Es war eine intensive Zeit. Wir waren Zwölfter in der Bundesliga, als ich anfing, dann gab es vor Weihnachten noch eine Stabilisierung, dann kam der Trainerwechsel und dann die Aufholjagd. Der Trainerwechsel hat hier natürlich viel verändert, die Statik im Kader, weil plötzlich andere Spieler wichtig wurden und ein anderer Fußball gespielt wurde. Und jetzt ist die Herausforderung, zu sehen, wie wir es nächste Saison angehen wollen.

Was hat sie an ihrem neuen Job am meisten überrascht?
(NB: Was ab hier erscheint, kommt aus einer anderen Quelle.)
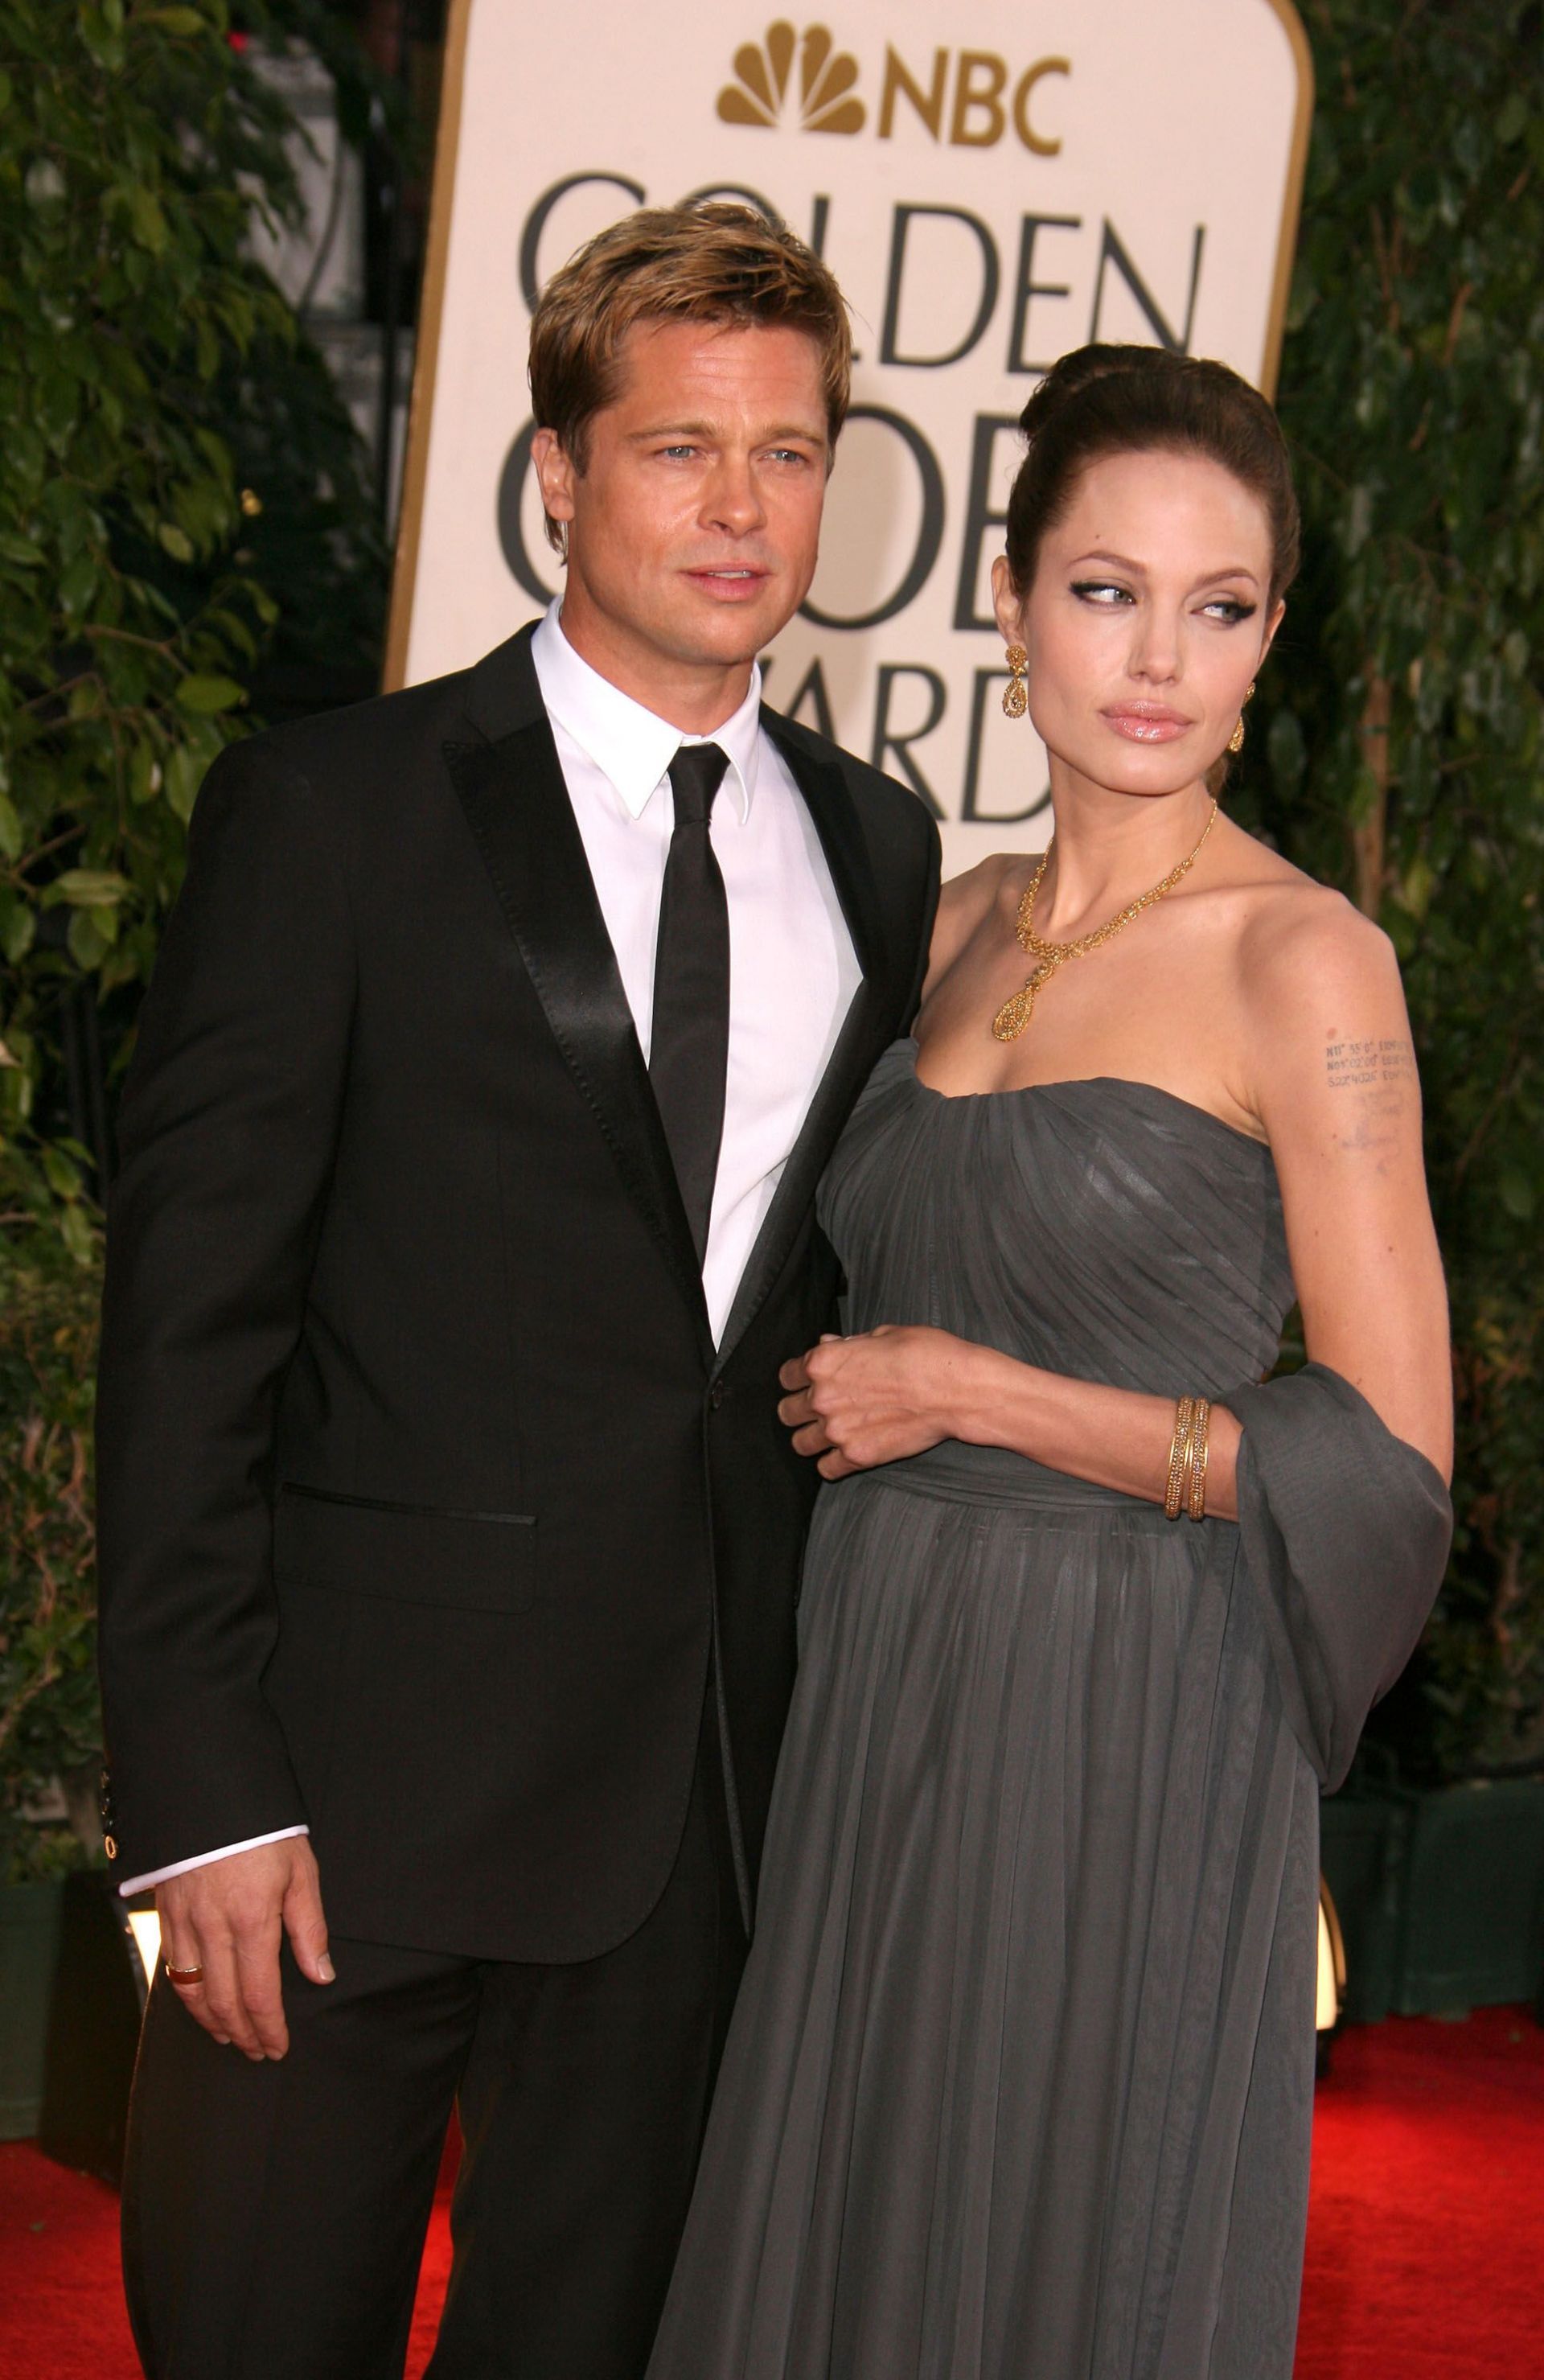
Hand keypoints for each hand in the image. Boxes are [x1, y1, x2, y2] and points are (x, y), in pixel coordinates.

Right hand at [156, 1836, 332, 2059]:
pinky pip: (172, 1968)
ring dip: (212, 2022)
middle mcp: (214, 1930)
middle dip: (243, 2034)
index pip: (259, 1995)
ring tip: (231, 2037)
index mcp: (253, 1921)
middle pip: (224, 2002)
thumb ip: (310, 1927)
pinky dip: (187, 1996)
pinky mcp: (166, 1914)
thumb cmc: (262, 1830)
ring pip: (192, 1992)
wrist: (208, 1792)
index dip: (269, 2029)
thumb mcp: (301, 1870)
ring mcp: (185, 1923)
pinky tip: (200, 2003)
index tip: (278, 2048)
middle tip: (258, 2051)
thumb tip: (320, 1974)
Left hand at [777, 1326, 976, 1478]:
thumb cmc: (926, 1355)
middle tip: (819, 1410)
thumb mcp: (884, 1334)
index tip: (808, 1383)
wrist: (957, 1390)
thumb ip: (848, 1344)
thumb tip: (828, 1344)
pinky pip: (826, 1469)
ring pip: (800, 1444)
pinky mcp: (857, 1457)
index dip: (798, 1379)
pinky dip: (833, 1463)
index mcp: (823, 1362)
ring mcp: (837, 1430)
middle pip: (787, 1412)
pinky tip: (846, 1453)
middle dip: (800, 1410)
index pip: (787, 1376)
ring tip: (832, 1434)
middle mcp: (822, 1397)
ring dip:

Mich hat vielleicht überrascht, wie viele WhatsApp-Nachrichten man bekommt und dass einem derselbe Spieler von sieben verschiedenen Beratern angeboten wird. Nicht auf dem deutschen Markt, aber so etwas kommt vor. Da musste ich schon mal schmunzeln. Ansonsten hat mich nicht wirklich viel überrascht, ich habe das Geschäft ja als Profi von der Kabine aus erlebt. 15 Jahre Profierfahrung kann man nicht erlernen. Da entwickelt man ein Gespür für die Mannschaft und die Situationen. Wichtig war auch das Master-for-International-Players-Studium bei der Uefa und die Monate im Nachwuchsbereich von Bayer 04. Das alles hilft einem, wenn man hier plötzlich als Sportdirektor anfängt. Außerdem kann ich mich immer mit Rudi Völler abstimmen und absprechen, der ja im Fußball schon alles erlebt hat. Aber das Wichtigste ist für mich: Mein Herz hängt an dem Verein, das sage ich so, obwohl ich diese Herzblut-Vergleiche nicht überstrapazieren mag. Aber das ist für mich kein normaler Job, den man mal ein paar Jahre macht.